━━━━━ PASSAGE SHOWN ━━━━━

The high fence is back, separating her house from the lake it stands beside – but this time it has been erected by her own people to protect her, not to lock her in. How free is Aung San Suu Kyi, five months after her 15 years of house arrest ended? Not very; or free as a bird, depending on how you ask the question.

Fragile yet strong as iron, the yellow and white roses in her hair belie her steely resolution. She had not been well when we visited her this week. Though she steps into the room with bright smiles, warmth and grace, her ramrod-straight deportment disguises painful spondylosis of the spine. Andrew Comben, director of the Brighton festival, and I as its chair, have come to film an interview, as she is guest director of this year’s event in May. Since she dare not travel abroad, knowing the generals who have run Burma since 1962 would never let her return, we shall show this film of her instead. Her visitors will be followed, so it takes some subterfuge, ducking and diving in and out of taxis, a ferry over the river and sidling out through hotel back doors to avoid confiscation of our film.

━━━━━

### WHAT THIS EXERCISE ASKS:
1. Condense the paragraph beginning "Fragile yet strong as iron" in the passage about Aung San Suu Kyi into a short list that keeps its main facts.
2. In the passage about Aung San Suu Kyi, write out the stretch from "Fragile yet strong" through "of our film.", substituting "Edinburgh festival" for "Brighton festival".
3. Proceed with the account of the visit to Aung San Suu Kyi, starting after its final sentence.

━━━━━ RECORDS SHOWN ━━━━━

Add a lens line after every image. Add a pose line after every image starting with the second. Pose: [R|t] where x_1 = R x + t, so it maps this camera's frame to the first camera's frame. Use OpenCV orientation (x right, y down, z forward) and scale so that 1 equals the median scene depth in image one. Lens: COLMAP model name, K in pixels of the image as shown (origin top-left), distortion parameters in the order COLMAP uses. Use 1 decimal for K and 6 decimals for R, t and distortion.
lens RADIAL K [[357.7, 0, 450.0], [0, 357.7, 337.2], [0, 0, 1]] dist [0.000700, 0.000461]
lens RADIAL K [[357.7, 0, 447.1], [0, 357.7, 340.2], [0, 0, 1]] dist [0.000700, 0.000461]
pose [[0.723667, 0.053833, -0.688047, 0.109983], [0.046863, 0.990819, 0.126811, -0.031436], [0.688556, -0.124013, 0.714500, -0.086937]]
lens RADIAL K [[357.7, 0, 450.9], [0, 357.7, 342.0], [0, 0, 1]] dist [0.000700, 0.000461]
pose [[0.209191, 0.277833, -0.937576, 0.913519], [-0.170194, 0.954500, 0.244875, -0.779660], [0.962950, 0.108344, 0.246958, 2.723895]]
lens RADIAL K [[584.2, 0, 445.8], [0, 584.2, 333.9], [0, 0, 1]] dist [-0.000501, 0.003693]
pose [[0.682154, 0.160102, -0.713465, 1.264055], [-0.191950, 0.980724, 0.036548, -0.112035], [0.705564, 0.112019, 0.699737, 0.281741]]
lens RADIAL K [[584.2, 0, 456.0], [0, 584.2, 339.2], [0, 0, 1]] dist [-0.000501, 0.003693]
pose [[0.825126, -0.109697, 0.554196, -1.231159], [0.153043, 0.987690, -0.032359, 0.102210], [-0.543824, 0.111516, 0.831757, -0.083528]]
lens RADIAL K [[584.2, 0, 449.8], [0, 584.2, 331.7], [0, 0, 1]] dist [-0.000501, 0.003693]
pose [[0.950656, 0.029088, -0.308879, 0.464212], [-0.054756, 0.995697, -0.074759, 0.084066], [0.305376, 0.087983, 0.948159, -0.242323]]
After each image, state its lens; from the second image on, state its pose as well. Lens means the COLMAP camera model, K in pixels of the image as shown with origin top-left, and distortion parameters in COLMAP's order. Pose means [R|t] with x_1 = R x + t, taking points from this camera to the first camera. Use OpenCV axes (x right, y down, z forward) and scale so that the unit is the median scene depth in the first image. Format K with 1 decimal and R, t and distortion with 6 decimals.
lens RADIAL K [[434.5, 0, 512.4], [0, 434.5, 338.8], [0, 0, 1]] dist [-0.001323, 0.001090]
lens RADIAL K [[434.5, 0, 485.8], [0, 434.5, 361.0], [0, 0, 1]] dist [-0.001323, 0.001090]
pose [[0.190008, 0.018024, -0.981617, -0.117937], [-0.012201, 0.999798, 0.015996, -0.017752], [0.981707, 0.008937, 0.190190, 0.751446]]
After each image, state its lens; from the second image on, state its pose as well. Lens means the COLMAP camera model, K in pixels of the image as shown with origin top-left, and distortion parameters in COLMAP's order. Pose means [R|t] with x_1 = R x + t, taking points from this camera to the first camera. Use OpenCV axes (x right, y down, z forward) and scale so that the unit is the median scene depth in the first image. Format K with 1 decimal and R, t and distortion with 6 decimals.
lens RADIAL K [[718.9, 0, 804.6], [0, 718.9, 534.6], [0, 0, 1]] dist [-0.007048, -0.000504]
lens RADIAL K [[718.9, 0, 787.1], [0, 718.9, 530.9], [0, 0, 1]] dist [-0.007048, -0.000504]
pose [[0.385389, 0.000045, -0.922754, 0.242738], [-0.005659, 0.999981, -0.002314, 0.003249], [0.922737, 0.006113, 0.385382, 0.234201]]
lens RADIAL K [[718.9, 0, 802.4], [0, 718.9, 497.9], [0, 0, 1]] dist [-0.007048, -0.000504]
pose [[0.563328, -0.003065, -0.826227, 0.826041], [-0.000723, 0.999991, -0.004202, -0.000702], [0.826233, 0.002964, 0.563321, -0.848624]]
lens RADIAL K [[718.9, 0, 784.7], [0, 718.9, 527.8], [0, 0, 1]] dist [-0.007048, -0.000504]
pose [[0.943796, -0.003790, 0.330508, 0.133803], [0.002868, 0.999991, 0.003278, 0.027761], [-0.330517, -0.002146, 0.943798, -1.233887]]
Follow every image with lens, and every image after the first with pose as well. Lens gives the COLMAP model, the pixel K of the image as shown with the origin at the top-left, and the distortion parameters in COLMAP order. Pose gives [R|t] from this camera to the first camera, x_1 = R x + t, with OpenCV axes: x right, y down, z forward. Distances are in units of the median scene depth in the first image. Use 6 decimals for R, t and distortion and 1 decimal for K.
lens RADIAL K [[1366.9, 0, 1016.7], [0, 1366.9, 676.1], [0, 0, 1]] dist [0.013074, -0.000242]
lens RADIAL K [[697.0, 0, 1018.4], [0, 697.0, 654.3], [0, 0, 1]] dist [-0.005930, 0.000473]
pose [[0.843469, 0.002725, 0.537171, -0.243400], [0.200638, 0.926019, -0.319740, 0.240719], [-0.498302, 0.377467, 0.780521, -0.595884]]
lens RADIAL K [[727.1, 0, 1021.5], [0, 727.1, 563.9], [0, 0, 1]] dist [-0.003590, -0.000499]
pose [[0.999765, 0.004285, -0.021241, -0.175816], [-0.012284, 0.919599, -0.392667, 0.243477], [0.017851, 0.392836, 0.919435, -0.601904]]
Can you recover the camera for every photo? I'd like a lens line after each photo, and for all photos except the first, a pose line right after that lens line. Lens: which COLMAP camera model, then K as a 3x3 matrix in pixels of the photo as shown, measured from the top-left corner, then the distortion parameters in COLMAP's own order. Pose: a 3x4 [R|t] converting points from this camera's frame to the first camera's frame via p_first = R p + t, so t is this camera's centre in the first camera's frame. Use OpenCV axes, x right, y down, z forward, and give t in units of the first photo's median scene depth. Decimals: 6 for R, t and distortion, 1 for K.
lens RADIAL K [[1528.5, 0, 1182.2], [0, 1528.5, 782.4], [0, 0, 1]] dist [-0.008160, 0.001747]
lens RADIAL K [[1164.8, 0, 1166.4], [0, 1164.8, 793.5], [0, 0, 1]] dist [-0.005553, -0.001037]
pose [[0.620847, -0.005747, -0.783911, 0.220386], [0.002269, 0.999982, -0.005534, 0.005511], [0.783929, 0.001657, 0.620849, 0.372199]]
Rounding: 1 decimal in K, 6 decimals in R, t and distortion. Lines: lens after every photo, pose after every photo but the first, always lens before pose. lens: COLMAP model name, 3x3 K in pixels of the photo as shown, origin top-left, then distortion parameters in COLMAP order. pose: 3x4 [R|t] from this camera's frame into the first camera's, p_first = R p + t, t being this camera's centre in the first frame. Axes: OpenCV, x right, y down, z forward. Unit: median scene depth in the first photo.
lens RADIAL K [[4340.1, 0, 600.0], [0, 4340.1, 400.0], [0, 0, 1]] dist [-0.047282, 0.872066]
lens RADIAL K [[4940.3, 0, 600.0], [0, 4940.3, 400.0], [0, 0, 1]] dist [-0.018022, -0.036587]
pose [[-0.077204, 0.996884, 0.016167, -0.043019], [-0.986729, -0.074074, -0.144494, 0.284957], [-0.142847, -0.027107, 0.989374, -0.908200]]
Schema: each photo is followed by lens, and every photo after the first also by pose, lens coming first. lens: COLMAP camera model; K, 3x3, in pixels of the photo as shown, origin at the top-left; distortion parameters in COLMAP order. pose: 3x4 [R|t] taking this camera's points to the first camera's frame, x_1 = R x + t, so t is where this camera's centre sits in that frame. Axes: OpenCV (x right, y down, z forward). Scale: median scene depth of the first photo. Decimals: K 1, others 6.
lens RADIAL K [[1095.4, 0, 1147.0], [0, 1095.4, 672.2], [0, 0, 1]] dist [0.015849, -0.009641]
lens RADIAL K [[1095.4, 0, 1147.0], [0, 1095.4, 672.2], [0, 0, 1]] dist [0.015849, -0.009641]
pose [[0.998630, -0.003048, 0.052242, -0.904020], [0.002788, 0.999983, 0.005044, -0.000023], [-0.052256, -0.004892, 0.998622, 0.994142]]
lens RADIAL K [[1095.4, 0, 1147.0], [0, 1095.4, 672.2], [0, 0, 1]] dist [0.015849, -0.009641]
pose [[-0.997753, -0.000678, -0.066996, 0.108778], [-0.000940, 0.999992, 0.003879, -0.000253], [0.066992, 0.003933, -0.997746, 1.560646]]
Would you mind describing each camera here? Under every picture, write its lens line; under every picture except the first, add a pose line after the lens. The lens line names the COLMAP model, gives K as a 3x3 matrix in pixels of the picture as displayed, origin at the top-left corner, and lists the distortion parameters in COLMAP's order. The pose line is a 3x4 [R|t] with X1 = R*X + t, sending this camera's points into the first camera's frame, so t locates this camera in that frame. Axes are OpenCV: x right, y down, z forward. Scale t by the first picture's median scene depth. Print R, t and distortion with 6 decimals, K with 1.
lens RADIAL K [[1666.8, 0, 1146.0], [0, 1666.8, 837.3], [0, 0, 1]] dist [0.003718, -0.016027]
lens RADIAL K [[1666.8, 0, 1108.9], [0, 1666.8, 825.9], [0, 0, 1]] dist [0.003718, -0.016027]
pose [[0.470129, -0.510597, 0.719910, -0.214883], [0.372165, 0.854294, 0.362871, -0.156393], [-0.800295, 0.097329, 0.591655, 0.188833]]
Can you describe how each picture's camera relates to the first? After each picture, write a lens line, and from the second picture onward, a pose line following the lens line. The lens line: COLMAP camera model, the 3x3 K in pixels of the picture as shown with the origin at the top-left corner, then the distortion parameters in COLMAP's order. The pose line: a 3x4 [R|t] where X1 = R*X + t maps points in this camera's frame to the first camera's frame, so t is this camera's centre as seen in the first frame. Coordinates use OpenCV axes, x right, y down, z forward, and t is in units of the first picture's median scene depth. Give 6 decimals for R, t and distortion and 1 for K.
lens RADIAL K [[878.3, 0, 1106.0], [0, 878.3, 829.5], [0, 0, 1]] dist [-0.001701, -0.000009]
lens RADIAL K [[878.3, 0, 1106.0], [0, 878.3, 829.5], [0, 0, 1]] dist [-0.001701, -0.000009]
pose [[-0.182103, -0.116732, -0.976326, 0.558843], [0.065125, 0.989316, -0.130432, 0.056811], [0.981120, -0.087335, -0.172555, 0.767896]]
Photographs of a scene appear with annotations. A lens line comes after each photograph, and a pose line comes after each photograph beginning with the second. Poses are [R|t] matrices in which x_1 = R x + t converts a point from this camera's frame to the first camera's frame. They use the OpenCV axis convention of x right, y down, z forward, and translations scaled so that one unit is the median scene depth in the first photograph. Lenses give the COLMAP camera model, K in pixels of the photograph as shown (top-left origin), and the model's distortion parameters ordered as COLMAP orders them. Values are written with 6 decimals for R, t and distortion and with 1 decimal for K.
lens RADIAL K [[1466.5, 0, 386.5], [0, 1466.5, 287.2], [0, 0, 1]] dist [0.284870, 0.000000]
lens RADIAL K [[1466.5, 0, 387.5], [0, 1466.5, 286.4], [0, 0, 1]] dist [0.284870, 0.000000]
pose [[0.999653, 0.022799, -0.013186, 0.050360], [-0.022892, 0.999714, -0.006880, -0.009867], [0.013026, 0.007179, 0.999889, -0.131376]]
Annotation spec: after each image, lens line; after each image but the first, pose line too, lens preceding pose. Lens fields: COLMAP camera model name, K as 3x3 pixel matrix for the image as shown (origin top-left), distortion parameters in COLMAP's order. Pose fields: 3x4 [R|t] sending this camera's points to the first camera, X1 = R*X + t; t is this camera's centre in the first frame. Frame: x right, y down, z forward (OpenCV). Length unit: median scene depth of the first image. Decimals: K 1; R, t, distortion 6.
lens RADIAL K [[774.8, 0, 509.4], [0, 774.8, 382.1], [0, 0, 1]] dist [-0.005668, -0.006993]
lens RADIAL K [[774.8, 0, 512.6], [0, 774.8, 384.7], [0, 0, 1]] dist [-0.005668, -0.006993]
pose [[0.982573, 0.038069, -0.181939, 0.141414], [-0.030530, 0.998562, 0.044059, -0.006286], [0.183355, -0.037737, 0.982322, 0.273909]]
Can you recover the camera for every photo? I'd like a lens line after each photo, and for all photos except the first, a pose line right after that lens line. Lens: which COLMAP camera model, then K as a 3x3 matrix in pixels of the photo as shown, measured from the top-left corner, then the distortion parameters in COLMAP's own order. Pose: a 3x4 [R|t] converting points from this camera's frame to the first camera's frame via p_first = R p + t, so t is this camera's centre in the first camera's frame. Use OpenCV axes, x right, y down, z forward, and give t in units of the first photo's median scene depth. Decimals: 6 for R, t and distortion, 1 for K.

━━━━━

### ANSWER SECTION:
1.
- She wears yellow and white roses in her hair, which belie her steely resolution.
- She had not been well at the time of the visit, and her straight posture hides painful spondylosis of the spine.
- Andrew Comben, director of the Brighton festival, and the writer, its chair, came to film an interview with her.
- She is guest director of this year's festival in May.
- She cannot travel abroad because the generals who have run Burma since 1962 would not let her return, so the film will be shown in her place.
- Because her visitors are followed, the crew used taxis, a river ferry and hotel back doors to keep their film from being confiscated.

2.
Fragile yet strong as iron, the yellow and white roses in her hair belie her steely resolution. She had not been well when we visited her this week. Though she steps into the room with bright smiles, warmth and grace, her ramrod-straight deportment disguises painful spondylosis of the spine. Andrew Comben, director of the Edinburgh festival, and I as its chair, have come to film an interview, as she is guest director of this year’s event in May. Since she dare not travel abroad, knowing the generals who have run Burma since 1962 would never let her return, we shall show this film of her instead. Her visitors will be followed, so it takes some subterfuge, ducking and diving in and out of taxis, a ferry over the river and sidling out through hotel back doors to avoid confiscation of our film.

3.
Approached some months ago while still under house arrest, we wondered if she might think the idea of guest directing an arts festival absurdly frivolous or irrelevant to her country’s struggle for democracy. But not at all. She accepted with delight: despite 15 of the last 21 years spent in solitary isolation, she has an ebullient enjoyment of many things. Arts matter, she says. “If you can make people understand why freedom is so important through the arts, that would be a big help.” Exploring her artistic tastes, pleasures and memories has been revealing and moving. And surprising – of which more later.

As a surge for freedom storms across the Middle East, will it ripple on through dictatorships everywhere, including Burma? “Human beings want to be free and however long they may agree to stay locked up, to stay oppressed, there will come a time when they say ‘That’s it.’ Suddenly they find themselves doing something that they never would have thought they would be doing, simply because of the human instinct that makes them turn their face towards freedom.” Is that time now? “More people, especially young people, are realising that if they want change, they’ve got to go about it themselves – they can’t depend on a particular person, ie me, to do all the work. They are less easy to fool than they used to be, they now know what’s going on all over the world.”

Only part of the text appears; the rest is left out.